• **PROBLEM DESCRIPTION**: Format the lines from the one containing "### ¿Es de calificación automática?" through the end of the records as a Markdown table with the columns No. and Line, numbering each row and omitting blank lines.

• **RECORDS SHOWN**:
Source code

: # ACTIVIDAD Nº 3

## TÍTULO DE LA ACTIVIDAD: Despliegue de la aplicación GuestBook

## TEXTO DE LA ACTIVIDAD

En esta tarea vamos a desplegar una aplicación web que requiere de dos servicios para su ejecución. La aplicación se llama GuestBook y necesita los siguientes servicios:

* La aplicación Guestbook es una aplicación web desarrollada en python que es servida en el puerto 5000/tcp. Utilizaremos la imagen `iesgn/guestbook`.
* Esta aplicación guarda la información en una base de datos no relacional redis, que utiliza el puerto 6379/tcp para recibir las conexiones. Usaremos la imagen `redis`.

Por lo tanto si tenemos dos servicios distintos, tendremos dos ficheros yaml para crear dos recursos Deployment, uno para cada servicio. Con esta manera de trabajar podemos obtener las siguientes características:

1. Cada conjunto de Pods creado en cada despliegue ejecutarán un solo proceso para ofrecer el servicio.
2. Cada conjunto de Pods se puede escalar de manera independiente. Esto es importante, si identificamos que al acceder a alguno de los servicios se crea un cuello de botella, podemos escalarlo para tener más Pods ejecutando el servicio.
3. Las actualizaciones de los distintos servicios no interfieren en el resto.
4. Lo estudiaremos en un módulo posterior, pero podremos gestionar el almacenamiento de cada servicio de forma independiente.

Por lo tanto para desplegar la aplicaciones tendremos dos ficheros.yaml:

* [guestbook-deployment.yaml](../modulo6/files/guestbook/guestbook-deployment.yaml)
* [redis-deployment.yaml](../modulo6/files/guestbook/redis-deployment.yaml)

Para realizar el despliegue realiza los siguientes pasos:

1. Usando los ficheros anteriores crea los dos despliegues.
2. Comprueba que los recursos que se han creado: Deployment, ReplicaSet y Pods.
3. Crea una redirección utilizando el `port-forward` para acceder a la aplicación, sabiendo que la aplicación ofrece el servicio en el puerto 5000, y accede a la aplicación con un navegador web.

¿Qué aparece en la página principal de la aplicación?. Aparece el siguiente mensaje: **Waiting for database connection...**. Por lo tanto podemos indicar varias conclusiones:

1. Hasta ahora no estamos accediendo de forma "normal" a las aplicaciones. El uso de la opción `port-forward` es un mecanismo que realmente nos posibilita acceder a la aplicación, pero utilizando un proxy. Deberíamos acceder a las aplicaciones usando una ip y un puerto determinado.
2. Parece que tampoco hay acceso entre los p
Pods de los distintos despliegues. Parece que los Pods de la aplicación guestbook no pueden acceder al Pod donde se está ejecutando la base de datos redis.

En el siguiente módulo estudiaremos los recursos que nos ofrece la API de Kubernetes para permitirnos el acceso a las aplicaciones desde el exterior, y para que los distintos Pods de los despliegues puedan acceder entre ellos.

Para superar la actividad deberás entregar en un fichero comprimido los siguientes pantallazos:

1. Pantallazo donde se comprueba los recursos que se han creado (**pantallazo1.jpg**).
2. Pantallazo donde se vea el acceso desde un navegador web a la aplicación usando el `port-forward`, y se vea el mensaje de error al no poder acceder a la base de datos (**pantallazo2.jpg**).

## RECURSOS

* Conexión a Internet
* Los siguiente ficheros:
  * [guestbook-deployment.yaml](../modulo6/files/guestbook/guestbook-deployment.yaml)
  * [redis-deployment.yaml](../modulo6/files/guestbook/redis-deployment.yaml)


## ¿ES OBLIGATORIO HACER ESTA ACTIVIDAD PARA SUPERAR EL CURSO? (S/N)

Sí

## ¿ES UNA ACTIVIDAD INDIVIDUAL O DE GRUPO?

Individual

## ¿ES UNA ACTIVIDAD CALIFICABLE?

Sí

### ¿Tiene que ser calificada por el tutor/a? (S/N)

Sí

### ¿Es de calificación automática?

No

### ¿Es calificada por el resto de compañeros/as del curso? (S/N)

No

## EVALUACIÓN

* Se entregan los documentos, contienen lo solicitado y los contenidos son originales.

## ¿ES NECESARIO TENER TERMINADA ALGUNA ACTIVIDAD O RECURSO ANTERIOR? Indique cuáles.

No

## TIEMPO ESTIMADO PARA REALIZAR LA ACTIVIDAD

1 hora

• **WRITTEN ANSWER**:
| No. | Line |
|---|---|
| 1 | ### ¿Es de calificación automática? |
| 2 | No |
| 3 | ### ¿Es calificada por el resto de compañeros/as del curso? (S/N) |
| 4 | No |
| 5 | ## EVALUACIÓN |
| 6 | * Se entregan los documentos, contienen lo solicitado y los contenidos son originales. |
| 7 | ## ¿ES NECESARIO TENER TERMINADA ALGUNA ACTIVIDAD O RECURSO ANTERIOR? Indique cuáles. |
| 8 | No |
| 9 | ## TIEMPO ESTIMADO PARA REALIZAR LA ACTIVIDAD |
| 10 | 1 hora |